- Teks -
━━━━
Israel diam-diam telah memulai rencananya memindahkan secara paksa warga Palestina dari Gaza. Hingga kini sudah dilakukan lebih dari 16 penerbangan deportasi yang membawa warga Palestina dari Bandara Ramon, Israel.
“Saya dapat mengatakan bahwa angka ini kemungkinan akan meningkat pada periode mendatang,” kata Moshe Arbel, Menteri Dalam Negeri Israel, Senin (7/4/2025). Namun, ia tidak merinci ukuran atau kapasitas pesawat, jumlah penumpang dari Jalur Gaza, atau tujuan mereka.
Deportasi lebih dari 16 penerbangan itu merupakan upaya yang didukung pemerintahan Israel untuk memindahkan secara paksa penduduk Palestina dari daerah kantong yang terkepung dengan kedok ‘migrasi sukarela’.
Pernyataan ini merupakan indikasi terbaru dari niat Israel untuk mengosongkan Gaza dari penduduknya, di tengah perang yang telah menewaskan lebih dari 61.700 warga Palestina dan membuat sebagian besar dari 2,3 juta penduduknya mengungsi.
Israel terus menyebut rencananya sebagai migrasi sukarela, namun organisasi hak asasi manusia dan pendukung Palestina telah mengutuknya sebagai upaya pengusiran massal dan pembersihan etnis serta dinilai sebagai pelanggaran nyata terhadap hukum internasional.
Sesuai Rencana Trump
Rencana pengusiran warga Gaza ini pertama kali diusulkan Presiden Amerika Serikat (AS) Donald Trump. “Kami menyediakan peralatan untuk melaksanakan misi ini. Saya dapat mengatakan ada pergerakan signifikan di antara orang-orang di Gaza yang tidak terlibat dalam terorisme dan yang hanya ingin hidup serta membesarkan anak-anak mereka dengan damai.”
Ia lebih lanjut mengklaim bahwa ada keinginan yang sangat kuat untuk beremigrasi ke Eropa atau negara lain. Israel bekerja sama dengan otoritas perbatasan di Tepi Barat mengoordinasikan perjalanan yang aman dari Gaza ke Bandara Ramon, bandara kedua tersibuk di negara itu.
━━━━
- Cuplikan Dataset -
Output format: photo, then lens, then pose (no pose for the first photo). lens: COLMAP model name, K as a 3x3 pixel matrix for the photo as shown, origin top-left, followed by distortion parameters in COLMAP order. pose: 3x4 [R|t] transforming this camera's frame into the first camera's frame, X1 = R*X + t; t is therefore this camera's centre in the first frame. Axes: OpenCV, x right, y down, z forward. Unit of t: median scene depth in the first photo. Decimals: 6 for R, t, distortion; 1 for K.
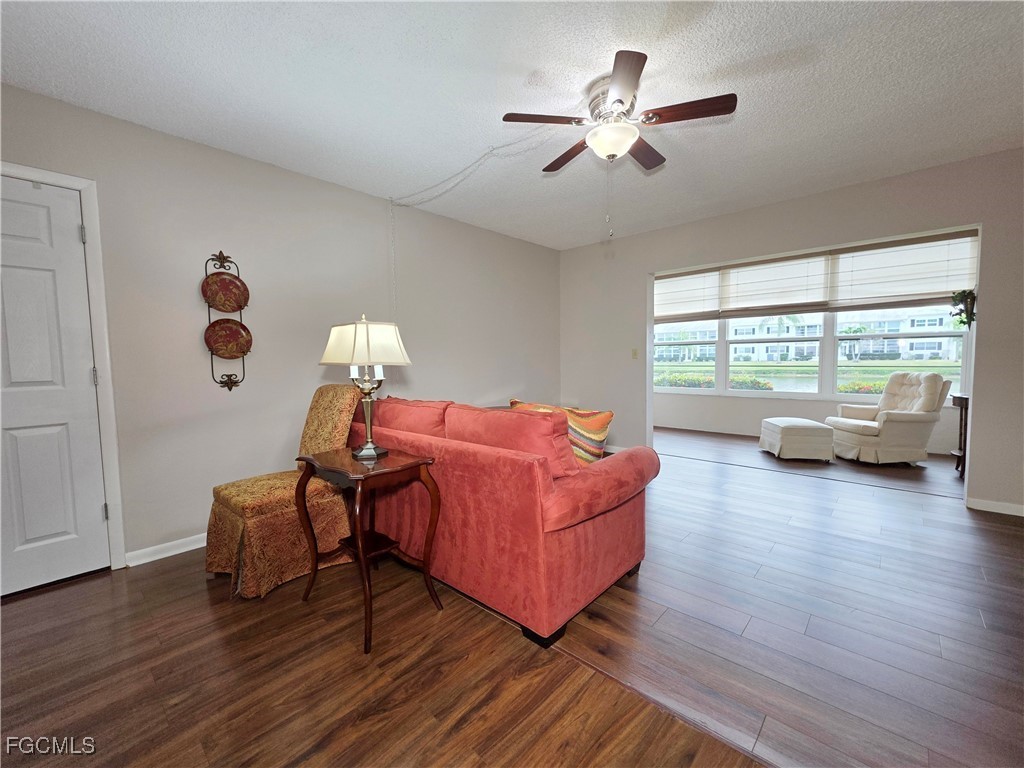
━━━━
- Pertanyaan tentang Materi -
a. Jawab pertanyaan berikut berdasarkan teks tentang pemindahan warga Gaza:
(i) Siapa yang menjabat Menteri Dalam Negeri Israel?
(ii) Berapa warga Palestina yang telah tewas dalam perang?
(iii) Bandara Ramon disebut sebagai bandara apa di negara itu?
b. Tolong lanjutkan teks tentang pemindahan warga Gaza, mulai setelah kalimat terakhirnya.

- Jawaban Bernomor -
a.
(i) Moshe Arbel.
(ii) Lebih dari 61.700 orang.
(iii) Bandara kedua tersibuk di negara itu.

b.
Negara-negara pihak ketiga – terutama di Eropa – kemudian akan mengambil alih transportasi udara. Sumber hak asasi manusia Israel menunjukkan bahwa banyak dari mereka yang dirujuk Arbel memiliki kewarganegaraan ganda.
Jumat lalu, Haaretz melaporkan bahwa seorang tokoh politik senior yang mendampingi delegasi Perdana Menteri Benjamin Netanyahu ke Hungaria telah mengonfirmasi bahwa Israel sedang aktif bernegosiasi dengan lebih dari satu negara untuk menerima warga Palestina dari Gaza.
“Israel sangat serius melaksanakan rencana Trump untuk memindahkan penduduk Gaza ke negara lain,” kata sumber yang tidak disebutkan namanya itu, seraya menambahkan bahwa beberapa negara pada prinsipnya setuju tetapi menuntut konsesi strategis sebagai imbalannya, bukan hanya uang.
Ketika ditanya tentang strategi yang lebih luas untuk Gaza, sumber tersebut menyatakan, “Prioritas kami adalah menyelamatkan para sandera, melenyapkan Hamas, dan menciptakan peluang nyata bagi emigrasi sukarela.”
Ia mengklaim bahwa sebelum perang, 60 persen warga Palestina di Gaza menyatakan keinginan untuk pergi dalam pemungutan suara. “Kita berbicara tentang lebih dari satu juta orang,” katanya. “Gaza hancur karena Hamas, bukan kita. Kami terus maju dengan rencana ini.”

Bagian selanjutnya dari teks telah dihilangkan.